#### PROBLEM REQUIREMENTS
Search the records below for the string "this" and copy each line where it turns up.

#### THE DATA
--

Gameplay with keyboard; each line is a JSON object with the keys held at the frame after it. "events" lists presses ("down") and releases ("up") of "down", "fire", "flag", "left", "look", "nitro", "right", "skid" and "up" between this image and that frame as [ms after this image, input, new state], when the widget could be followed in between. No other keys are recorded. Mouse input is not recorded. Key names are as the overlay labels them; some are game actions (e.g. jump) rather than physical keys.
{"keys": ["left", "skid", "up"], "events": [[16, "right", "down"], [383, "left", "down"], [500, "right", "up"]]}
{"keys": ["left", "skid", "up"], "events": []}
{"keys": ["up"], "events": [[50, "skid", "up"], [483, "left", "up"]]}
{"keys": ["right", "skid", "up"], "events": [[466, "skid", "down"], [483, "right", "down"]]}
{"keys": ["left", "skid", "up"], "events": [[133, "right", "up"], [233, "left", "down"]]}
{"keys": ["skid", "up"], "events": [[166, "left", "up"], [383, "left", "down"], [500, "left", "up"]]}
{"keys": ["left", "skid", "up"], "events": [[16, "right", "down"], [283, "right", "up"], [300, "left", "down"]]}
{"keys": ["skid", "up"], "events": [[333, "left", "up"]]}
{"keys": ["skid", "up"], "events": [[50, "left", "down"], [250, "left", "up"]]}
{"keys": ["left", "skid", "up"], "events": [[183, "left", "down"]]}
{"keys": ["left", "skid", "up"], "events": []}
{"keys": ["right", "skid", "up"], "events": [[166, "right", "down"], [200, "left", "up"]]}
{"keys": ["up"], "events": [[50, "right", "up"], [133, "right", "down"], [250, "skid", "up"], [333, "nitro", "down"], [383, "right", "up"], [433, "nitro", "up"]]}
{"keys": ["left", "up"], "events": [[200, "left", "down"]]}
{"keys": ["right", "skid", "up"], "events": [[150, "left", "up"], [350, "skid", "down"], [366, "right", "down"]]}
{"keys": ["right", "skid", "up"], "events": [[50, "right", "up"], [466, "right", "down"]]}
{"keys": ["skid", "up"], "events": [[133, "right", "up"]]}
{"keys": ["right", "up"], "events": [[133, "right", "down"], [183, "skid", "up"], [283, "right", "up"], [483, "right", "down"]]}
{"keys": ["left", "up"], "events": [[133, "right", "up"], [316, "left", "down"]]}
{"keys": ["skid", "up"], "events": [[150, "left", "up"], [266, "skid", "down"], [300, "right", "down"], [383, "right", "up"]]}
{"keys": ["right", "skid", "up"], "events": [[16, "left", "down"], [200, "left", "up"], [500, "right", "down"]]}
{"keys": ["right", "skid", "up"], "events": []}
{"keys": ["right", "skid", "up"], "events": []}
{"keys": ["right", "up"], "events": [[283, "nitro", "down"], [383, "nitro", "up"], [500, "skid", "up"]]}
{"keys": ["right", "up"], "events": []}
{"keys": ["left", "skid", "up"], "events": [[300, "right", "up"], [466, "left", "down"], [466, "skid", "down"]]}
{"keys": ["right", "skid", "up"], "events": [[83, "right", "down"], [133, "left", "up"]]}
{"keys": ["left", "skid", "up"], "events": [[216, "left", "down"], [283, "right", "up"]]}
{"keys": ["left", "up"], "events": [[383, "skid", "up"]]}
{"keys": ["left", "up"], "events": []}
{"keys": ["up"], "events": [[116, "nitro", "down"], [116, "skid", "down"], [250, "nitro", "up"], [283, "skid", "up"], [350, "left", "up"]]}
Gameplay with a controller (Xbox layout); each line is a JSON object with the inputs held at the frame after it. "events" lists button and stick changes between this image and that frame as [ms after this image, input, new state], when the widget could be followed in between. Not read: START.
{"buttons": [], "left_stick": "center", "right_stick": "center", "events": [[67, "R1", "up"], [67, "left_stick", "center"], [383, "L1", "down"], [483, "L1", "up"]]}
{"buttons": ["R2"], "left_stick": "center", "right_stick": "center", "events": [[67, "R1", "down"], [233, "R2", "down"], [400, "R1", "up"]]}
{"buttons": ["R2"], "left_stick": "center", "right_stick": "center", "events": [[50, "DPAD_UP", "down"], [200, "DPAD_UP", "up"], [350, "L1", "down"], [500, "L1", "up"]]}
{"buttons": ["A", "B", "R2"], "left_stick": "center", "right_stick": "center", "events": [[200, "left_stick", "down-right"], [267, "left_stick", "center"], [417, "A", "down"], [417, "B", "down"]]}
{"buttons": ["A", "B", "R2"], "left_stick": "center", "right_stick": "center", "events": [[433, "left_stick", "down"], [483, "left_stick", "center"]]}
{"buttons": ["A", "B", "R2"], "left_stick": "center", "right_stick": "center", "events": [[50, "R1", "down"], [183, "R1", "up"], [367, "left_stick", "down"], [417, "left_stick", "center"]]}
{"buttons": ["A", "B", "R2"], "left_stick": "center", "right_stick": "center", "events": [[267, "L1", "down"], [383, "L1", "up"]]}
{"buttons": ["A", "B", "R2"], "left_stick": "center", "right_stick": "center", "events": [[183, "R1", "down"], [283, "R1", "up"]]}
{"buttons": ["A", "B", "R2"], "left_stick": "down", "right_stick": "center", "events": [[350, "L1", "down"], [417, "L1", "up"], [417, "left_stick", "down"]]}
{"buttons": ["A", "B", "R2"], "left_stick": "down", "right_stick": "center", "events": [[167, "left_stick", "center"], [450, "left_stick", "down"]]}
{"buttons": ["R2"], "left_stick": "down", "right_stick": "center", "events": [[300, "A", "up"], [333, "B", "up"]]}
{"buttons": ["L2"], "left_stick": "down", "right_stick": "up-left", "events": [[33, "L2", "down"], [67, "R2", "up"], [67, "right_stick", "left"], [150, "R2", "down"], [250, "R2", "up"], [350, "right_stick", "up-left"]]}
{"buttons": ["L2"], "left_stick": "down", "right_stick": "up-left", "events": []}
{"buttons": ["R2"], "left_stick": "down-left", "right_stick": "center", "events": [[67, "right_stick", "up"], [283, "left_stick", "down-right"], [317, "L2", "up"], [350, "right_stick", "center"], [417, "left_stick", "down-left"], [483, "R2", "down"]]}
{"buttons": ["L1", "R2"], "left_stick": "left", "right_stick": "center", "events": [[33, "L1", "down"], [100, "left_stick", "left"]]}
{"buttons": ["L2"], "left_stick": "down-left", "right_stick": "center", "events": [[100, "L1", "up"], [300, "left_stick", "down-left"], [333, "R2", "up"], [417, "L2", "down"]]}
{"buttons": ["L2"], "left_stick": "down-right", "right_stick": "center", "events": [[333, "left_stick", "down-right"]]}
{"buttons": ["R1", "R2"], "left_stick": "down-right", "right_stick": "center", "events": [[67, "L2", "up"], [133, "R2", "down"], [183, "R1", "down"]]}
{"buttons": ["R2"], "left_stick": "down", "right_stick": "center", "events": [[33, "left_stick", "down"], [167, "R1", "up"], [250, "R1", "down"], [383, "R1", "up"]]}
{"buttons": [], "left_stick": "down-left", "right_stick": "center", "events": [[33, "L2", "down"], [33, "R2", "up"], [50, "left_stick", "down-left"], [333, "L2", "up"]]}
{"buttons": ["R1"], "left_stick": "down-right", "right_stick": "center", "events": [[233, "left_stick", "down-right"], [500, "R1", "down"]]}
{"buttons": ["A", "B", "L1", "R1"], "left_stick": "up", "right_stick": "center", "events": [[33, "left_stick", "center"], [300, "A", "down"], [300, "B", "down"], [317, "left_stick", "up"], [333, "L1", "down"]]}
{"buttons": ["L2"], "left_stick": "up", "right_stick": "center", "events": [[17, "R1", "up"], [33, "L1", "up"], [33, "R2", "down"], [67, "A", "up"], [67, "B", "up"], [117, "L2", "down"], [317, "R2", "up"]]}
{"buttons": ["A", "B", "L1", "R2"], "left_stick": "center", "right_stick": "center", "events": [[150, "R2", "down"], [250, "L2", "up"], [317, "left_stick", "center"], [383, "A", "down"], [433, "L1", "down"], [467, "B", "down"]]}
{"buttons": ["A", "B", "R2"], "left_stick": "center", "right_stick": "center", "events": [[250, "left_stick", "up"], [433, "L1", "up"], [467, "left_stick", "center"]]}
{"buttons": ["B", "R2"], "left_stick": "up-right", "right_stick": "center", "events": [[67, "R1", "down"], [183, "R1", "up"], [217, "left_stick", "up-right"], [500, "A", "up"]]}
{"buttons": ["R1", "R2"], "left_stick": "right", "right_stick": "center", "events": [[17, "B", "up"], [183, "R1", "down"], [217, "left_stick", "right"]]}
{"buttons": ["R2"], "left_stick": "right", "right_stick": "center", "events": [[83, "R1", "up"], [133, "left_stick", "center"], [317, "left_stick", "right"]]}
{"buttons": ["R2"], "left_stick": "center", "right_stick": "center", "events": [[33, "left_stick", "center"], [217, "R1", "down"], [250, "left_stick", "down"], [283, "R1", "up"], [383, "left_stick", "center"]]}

--

#### THE COMPLETED TASK
Gameplay with keyboard; each line is a JSON object with the keys held at the frame after it. "events" lists presses ("down") and releases ("up") of "down", "fire", "flag", "left", "look", "nitro", "right", "skid" and "up" between this image and that frame as [ms after this image, input, new state], when the widget could be followed in between. No other keys are recorded. Mouse input is not recorded. Key names are as the overlay labels them; some are game actions (e.g. jump) rather than physical keys.
Gameplay with a controller (Xbox layout); each line is a JSON object with the inputs held at the frame after it. "events" lists button and stick changes between this image and that frame as [ms after this image, input, new state], when the widget could be followed in between. Not read: START.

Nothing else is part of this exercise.